Whirlwind - Barrett Tillman [98]
Halsey and McCain raised their sights, planning strikes against northern Honshu and part of Hokkaido on July 13. But the weather turned sour, forcing a forty-eight-hour delay. While Japanese fighters remained grounded, carrier planes scoured the coastlines, sinking local shipping and a few minor naval vessels.
Silent Victory: Hokkaido’s Ferries
A far better use of carrier squadrons was a series of attacks against strategic targets on northern Honshu and nearby Hokkaido. American intelligence understood that coal powered most of Japan’s industry, especially on Honshu, which imported 83 percent of its requirement. Analysis further indicated that a significant reduction in Honshu coal would result in immobilizing the island’s rail lines.
On July 14, McCain’s air groups launched against northern airfields to establish air superiority before the planned strikes. But fog forced the pilots to divert from their briefed targets for better weather along the coast. Most of the 850 sorties struck several Hokkaido ports, many crowded with merchantmen sheltering from air-dropped mines. The naval aviators sank a destroyer escort, eleven naval auxiliary vessels, and twelve merchant or military cargo-transport ships.

TO BE DONE:
1: According to the passage on the carrier strikes against Honshu and Hokkaido, what percentage of its coal did Honshu import?
2: Resume the passage on the carrier strikes against Honshu and Hokkaido, starting after its final sentence.
The listing that follows comes from a separate source and has no connection to the passage above.

MATERIAL:
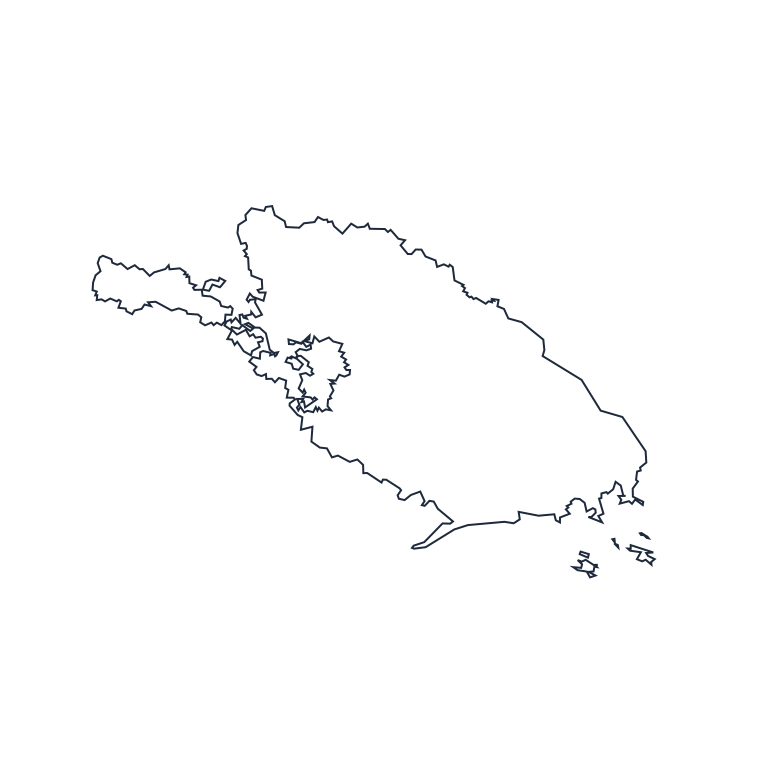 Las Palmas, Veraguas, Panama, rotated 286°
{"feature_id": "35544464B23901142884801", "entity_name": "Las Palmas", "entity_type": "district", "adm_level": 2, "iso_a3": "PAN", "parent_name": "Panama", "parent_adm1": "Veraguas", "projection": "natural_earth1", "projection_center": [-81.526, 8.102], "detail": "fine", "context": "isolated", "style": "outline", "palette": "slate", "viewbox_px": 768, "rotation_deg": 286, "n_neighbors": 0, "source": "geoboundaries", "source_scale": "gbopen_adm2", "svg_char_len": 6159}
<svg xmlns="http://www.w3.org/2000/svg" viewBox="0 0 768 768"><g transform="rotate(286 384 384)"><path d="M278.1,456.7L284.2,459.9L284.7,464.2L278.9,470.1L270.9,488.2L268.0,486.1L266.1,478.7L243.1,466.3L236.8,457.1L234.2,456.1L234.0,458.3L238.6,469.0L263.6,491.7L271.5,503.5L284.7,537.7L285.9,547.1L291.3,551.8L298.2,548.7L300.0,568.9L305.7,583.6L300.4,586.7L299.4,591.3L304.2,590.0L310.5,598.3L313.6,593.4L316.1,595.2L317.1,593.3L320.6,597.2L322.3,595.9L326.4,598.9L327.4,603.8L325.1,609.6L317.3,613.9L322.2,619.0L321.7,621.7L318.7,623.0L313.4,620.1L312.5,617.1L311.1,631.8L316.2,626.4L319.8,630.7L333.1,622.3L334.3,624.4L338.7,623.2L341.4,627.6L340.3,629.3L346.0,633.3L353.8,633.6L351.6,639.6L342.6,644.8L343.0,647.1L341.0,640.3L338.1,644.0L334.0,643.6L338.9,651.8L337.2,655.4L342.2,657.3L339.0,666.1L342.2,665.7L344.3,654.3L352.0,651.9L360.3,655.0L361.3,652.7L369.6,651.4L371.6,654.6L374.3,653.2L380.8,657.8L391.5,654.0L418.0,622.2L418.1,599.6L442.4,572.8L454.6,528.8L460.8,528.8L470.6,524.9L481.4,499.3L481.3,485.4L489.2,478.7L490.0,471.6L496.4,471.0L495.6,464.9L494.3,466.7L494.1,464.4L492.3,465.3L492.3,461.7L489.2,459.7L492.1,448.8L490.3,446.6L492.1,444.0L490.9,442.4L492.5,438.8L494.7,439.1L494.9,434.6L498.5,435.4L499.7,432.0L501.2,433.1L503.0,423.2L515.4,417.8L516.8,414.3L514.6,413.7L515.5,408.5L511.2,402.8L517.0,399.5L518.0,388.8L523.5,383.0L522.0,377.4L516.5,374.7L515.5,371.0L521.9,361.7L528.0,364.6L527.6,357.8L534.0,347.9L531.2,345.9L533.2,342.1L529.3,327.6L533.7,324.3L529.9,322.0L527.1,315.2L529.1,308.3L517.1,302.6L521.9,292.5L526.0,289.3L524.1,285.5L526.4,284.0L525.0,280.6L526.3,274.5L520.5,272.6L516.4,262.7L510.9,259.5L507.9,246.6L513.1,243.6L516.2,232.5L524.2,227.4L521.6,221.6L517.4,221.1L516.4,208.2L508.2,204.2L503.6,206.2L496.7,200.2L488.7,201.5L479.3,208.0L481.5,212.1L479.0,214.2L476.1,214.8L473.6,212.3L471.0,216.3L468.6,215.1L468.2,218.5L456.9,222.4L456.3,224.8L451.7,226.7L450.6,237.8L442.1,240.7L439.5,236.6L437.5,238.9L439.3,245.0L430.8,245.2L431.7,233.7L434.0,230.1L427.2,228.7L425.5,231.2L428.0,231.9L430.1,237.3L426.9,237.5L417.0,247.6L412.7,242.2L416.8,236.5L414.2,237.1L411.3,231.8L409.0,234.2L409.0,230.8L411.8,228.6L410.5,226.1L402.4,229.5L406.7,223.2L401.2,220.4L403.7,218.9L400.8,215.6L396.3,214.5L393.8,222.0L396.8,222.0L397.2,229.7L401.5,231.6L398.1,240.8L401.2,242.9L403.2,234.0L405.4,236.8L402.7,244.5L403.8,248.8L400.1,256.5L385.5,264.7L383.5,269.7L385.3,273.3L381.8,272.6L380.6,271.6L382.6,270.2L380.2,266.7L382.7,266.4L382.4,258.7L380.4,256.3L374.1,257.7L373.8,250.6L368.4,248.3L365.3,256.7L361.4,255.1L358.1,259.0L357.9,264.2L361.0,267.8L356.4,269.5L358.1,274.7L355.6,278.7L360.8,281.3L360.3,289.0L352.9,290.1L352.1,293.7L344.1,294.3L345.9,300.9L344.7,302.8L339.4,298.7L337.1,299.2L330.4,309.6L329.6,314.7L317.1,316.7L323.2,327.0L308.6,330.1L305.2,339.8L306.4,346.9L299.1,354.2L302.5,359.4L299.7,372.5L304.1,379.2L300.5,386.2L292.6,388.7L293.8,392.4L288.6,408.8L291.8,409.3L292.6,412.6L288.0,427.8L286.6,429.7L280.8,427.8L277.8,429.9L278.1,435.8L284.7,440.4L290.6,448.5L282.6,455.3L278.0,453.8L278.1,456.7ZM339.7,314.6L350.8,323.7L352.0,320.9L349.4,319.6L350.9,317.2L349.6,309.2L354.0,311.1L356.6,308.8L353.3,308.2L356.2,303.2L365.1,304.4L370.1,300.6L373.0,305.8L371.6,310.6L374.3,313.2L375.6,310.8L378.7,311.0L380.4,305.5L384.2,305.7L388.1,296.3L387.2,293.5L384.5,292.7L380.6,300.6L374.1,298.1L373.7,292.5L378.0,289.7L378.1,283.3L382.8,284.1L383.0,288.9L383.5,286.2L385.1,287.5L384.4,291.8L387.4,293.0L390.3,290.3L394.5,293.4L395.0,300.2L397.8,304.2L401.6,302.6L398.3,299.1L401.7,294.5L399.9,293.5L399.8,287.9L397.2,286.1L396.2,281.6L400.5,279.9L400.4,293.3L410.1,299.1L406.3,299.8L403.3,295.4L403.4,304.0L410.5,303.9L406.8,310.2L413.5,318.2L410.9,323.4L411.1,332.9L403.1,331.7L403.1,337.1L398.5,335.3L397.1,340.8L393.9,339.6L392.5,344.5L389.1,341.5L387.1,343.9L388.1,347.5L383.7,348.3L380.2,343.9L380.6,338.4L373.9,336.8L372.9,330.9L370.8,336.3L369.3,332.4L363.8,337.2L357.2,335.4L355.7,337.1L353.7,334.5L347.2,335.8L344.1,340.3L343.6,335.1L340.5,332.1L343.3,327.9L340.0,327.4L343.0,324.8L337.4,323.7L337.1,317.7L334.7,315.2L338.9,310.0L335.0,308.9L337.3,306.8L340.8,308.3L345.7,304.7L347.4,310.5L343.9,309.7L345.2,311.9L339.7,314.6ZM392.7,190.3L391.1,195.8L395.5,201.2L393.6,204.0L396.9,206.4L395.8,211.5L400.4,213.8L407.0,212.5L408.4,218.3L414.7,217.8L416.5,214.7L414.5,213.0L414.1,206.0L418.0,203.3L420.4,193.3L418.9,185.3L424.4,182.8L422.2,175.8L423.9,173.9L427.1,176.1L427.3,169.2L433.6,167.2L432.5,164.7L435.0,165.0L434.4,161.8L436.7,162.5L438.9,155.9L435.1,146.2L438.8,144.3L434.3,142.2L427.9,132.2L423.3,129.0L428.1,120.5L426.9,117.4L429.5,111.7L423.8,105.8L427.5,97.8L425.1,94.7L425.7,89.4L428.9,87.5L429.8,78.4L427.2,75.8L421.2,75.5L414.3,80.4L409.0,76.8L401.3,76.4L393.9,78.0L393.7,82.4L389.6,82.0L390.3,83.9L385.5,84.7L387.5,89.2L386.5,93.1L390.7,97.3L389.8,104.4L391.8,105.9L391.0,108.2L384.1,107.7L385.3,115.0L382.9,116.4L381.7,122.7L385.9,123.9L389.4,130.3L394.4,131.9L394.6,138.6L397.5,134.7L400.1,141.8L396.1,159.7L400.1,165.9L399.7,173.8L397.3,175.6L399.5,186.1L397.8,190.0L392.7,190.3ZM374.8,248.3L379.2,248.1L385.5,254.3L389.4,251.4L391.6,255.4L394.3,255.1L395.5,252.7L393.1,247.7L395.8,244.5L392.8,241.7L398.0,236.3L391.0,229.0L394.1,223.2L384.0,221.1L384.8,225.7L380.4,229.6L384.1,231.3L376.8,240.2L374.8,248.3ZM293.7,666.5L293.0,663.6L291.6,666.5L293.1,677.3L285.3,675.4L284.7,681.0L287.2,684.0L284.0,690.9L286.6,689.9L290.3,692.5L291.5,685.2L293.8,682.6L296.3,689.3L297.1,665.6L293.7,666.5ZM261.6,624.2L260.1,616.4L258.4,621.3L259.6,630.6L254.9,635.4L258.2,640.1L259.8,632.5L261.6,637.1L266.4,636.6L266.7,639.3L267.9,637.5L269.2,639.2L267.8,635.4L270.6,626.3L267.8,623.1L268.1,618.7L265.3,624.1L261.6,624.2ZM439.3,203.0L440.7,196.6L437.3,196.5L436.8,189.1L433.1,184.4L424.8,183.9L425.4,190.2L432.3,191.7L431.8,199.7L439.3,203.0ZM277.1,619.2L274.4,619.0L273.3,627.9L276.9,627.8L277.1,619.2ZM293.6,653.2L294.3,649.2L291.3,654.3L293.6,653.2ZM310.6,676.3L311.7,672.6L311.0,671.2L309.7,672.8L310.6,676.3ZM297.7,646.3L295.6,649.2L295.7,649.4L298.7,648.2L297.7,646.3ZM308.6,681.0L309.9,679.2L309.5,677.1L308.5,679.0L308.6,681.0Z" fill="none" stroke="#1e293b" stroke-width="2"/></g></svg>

RESULTS FOR THE EXERCISE:
1: 83 percent

2:
One of Hancock’s youngsters recorded a spectacular success as Hellcats descended on shipping off the port city of Nemuro. Ensign C. M. Craig ripple-fired his load of rockets into a vessel estimated at 4,500 tons, “setting off an explosion which broke the ship apart.” She was Toyu Maru, actually rated at 1,256 tons, but still the effect was impressive.
Far more importantly, the Navy destroyed seven of the dozen train ferries in the Aomori-Hakodate area. Twenty years previously Japan had produced four 3,400-ton ferries capable of carrying twenty-five railroad cars bearing a total 375 tons of freight. The vessels were powered by steam turbines—rare for the period—yielding 17 knots speed. Other ferries were launched in the late 1920s, carrying forty-three cars at 14 knots. All were crucial to Japanese industry.
Dodging through the weather, flying low to keep visual reference, the pilots found their vital, unglamorous targets. Essex’s air group contributed heavily to the operation: her fighters and bombers sank four ferries and hit another hard enough to force it ashore.
The next day TF 38 squadrons returned to sink a merchantman, four auxiliaries, and another invaluable ferry.
The result was astonishing. Literally overnight the amount of Hokkaido coal delivered to Honshu factories dropped more than 80 percent. Since Hokkaido typically produced one-fourth of Japan’s indigenous coal, elimination of the ferries represented a crippling loss that was not replaced. Scores of much smaller vessels still carried loose cargos but those were sunk by the dozens in low-level bombing and strafing attacks.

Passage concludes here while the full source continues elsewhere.